Senate, Bush agree on terrorist surveillance

Washington Post:

Senate Democrats and Republicans reached agreement with the Bush administration yesterday on the terms of new legislation to control the federal government's domestic surveillance program, which includes a highly controversial grant of legal immunity to telecommunications companies that have assisted the program, according to congressional sources.

Disclosure of the deal followed a decision by House Democratic leaders to pull a competing version of the measure from the floor because they lacked the votes to prevail over Republican opponents and GOP parliamentary maneuvers.

The collapse marked the first time since Democrats took control of the chamber that a major bill was withdrawn from consideration before a scheduled vote. It was a victory for President Bush, whose aides lobbied heavily against the Democrats' bill, and an embarrassment for House Speaker Nancy Pelosi (D-Calif.), who had pushed for the measure's passage.

The draft Senate bill has the support of the intelligence committee's chairman, John D. Rockefeller IV (D-W.Va.), and Bush's director of national intelligence, Mike McConnell. It will include full immunity for those companies that can demonstrate to a court that they acted pursuant to a legal directive in helping the government with surveillance in the United States.

Such a demonstration, which the bill says could be made in secret, would wipe out a series of pending lawsuits alleging violations of privacy rights by telecommunications companies that provided telephone records, summaries of e-mail traffic and other information to the government after Sept. 11, 2001, without receiving court warrants. Bush had repeatedly threatened to veto any legislation that lacked this provision.

Senate Democrats successfully pressed for a requirement that the Foreign Intelligence Surveillance Court review the government's procedures for deciding who is to be the subject of warrantless surveillance. They also insisted that the legislation be renewed in six years, Democratic congressional officials said. The Bush administration had sought less stringent oversight by the court and wanted the law to be permanent.

The domestic surveillance issue has been awkward for Democrats since the administration's secret program of warrantless counterterrorism surveillance became public in late 2005....

"Awkward" is liberal media speak for saying the Democrats were on the wrong side politically on the issue and they knew it. They continue to be on the wrong side of the issue in the House and that is why they had to pull their awful bill. The smart thing to do is get rid of FISA. It is very likely unconstitutional even in its new form, because it interferes with the President's inherent power as commander in chief to intercept enemy communications.
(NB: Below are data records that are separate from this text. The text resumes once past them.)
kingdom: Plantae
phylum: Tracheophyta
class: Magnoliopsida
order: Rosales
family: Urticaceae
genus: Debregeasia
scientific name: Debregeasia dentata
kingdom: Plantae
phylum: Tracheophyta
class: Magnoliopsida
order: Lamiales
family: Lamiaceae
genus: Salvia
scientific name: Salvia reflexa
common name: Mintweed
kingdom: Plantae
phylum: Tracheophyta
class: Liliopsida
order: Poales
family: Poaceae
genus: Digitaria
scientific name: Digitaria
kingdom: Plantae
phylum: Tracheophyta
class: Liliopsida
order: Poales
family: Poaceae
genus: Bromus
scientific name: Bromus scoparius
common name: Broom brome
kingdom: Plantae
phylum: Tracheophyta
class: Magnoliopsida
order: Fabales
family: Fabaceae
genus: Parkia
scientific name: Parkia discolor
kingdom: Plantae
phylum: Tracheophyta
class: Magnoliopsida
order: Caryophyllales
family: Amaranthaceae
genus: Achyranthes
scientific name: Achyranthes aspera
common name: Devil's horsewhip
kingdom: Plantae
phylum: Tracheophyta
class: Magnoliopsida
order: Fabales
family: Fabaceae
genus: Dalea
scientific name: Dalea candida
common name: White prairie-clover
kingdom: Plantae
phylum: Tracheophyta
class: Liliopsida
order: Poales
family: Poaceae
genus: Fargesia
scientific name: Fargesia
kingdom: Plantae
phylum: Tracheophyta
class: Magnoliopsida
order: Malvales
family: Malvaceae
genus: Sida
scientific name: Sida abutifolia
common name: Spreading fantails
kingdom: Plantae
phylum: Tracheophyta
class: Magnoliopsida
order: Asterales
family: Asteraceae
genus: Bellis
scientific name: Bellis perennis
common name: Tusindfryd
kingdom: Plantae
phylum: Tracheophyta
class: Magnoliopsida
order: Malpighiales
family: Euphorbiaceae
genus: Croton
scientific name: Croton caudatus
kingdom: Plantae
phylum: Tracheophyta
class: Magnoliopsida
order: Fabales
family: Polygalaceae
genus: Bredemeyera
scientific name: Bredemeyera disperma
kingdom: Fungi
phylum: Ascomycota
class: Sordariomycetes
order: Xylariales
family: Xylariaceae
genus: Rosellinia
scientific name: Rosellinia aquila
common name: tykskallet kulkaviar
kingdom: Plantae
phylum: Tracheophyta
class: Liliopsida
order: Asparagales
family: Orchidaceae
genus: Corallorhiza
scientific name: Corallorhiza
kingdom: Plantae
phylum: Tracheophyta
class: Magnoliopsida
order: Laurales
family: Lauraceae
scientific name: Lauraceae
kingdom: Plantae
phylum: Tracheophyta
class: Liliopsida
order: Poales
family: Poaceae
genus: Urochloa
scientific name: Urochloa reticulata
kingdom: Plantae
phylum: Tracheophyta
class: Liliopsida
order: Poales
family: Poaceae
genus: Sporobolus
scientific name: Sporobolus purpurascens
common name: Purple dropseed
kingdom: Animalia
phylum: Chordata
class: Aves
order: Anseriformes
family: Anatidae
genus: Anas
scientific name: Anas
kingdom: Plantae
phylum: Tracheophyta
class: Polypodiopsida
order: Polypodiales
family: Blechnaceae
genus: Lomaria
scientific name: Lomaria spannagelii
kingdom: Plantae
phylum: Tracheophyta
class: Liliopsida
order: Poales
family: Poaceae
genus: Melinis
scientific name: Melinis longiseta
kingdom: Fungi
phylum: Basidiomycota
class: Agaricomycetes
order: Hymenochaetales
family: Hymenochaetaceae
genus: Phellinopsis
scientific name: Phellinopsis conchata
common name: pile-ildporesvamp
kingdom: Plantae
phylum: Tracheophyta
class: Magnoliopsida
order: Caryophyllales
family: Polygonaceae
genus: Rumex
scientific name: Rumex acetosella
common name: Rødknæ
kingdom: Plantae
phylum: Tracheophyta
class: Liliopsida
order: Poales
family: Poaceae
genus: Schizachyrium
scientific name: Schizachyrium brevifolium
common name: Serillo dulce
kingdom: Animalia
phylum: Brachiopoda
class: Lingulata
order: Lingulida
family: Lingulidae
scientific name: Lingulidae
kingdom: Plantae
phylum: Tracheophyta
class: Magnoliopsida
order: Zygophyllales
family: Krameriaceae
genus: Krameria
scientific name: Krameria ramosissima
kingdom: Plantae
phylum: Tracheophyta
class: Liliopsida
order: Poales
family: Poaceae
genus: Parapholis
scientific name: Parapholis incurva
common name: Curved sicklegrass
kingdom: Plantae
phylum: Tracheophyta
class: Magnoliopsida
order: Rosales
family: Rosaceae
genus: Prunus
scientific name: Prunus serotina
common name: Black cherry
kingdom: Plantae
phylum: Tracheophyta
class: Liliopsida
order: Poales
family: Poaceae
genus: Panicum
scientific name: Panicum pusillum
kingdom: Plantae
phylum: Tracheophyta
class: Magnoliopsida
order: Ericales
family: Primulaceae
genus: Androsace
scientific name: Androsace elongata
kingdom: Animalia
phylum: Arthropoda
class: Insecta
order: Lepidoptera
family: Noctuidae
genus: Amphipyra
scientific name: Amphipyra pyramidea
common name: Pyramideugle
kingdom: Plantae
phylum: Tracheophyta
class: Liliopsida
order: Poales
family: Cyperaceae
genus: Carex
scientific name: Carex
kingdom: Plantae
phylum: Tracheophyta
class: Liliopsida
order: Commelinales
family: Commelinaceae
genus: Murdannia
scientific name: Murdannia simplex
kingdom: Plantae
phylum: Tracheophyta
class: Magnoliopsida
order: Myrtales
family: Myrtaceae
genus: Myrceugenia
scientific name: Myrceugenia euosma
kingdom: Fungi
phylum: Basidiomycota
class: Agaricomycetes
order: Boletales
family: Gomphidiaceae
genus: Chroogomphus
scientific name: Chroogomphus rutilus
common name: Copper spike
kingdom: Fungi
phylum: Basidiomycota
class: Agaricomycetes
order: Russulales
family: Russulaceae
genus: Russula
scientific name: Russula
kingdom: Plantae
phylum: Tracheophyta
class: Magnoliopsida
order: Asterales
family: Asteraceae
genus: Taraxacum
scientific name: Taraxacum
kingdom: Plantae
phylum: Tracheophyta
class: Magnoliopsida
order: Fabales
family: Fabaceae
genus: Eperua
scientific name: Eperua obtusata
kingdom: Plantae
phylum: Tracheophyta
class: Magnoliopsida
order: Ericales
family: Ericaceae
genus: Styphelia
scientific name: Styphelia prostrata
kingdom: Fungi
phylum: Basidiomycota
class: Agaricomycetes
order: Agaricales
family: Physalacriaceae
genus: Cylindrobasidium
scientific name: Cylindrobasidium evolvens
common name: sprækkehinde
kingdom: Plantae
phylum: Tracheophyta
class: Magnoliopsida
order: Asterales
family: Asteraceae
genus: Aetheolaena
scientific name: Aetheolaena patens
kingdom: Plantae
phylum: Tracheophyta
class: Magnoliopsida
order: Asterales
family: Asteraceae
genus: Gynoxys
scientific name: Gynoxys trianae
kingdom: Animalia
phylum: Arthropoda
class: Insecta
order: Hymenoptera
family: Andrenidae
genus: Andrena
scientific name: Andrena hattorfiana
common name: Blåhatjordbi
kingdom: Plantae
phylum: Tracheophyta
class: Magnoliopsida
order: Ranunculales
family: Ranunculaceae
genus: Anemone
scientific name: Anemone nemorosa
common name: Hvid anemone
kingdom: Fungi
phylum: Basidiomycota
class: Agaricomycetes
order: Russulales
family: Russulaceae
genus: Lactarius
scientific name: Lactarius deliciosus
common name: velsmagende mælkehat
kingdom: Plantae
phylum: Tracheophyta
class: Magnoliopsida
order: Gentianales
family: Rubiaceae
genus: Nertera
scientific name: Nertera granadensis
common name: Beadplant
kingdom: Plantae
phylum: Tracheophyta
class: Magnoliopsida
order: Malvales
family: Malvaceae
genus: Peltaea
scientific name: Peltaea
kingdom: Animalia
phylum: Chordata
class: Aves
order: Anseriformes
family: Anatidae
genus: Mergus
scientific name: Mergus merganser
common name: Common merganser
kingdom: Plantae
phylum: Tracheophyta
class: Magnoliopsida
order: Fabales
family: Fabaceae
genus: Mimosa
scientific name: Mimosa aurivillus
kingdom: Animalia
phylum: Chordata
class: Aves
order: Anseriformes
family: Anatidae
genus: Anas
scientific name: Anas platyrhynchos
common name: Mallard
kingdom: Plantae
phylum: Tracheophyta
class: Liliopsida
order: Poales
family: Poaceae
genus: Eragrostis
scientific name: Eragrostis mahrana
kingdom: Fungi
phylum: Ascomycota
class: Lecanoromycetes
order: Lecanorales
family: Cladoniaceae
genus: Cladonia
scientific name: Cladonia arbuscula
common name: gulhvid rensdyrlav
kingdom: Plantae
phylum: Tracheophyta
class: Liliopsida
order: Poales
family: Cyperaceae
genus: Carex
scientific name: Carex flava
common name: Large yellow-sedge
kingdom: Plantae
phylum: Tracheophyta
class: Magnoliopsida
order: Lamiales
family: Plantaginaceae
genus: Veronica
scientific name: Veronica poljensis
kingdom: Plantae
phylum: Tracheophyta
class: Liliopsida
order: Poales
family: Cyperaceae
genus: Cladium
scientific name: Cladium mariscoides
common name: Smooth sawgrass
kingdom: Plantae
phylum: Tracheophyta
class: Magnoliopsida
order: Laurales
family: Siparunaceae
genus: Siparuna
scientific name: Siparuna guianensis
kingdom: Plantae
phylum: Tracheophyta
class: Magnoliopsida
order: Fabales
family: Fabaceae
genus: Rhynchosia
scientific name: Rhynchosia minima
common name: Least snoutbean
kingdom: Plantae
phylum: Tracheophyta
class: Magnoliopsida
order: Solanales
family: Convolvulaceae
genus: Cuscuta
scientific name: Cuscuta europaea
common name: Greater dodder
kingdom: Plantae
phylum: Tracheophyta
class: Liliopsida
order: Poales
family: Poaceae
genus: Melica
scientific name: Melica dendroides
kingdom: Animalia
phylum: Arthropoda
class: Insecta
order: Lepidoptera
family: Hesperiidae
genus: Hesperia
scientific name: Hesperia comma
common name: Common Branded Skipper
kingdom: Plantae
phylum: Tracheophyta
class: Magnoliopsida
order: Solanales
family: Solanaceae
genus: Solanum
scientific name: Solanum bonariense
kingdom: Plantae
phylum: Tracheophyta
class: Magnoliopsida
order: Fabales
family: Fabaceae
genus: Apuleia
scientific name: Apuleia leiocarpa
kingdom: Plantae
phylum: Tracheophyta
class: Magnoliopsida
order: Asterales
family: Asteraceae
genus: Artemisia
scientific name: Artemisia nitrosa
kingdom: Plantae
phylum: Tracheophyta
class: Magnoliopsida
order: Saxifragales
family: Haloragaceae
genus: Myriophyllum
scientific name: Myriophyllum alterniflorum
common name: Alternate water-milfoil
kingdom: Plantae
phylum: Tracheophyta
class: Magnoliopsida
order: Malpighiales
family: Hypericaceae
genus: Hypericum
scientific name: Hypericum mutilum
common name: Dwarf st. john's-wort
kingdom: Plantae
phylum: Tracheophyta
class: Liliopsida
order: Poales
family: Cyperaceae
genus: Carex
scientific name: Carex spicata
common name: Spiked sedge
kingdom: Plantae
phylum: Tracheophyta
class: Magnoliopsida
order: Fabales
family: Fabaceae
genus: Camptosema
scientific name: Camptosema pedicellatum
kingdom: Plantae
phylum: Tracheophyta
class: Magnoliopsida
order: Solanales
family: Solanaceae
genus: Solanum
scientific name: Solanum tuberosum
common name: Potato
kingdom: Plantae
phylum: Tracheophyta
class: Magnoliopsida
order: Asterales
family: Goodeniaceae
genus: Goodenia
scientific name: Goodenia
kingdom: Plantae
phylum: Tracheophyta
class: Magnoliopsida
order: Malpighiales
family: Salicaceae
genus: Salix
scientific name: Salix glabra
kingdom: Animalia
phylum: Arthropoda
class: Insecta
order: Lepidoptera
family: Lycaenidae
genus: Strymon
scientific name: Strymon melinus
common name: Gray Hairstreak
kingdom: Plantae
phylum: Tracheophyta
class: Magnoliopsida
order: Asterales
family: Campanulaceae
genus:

The idea that warrants are needed to intercept the enemy's communications with its agents in this country in a time of war is absurd on its face. It is a prescription drawn up by the enemy's useful idiots that instead of protecting Americans puts them at risk because it is likely that the communication will not be intercepted while lawyers are jumping through hoops at the court house while the communication is never intercepted.

The very idea that someone exchanging messages or having a conversation with a representative of al Qaeda is entitled to privacy is so ridiculous that the Democrats has to pull their House bill. They should be embarrassed to even have proposed it. This should be a continuing campaign issue. The voters need to know how goofy the Democrats are on this issue.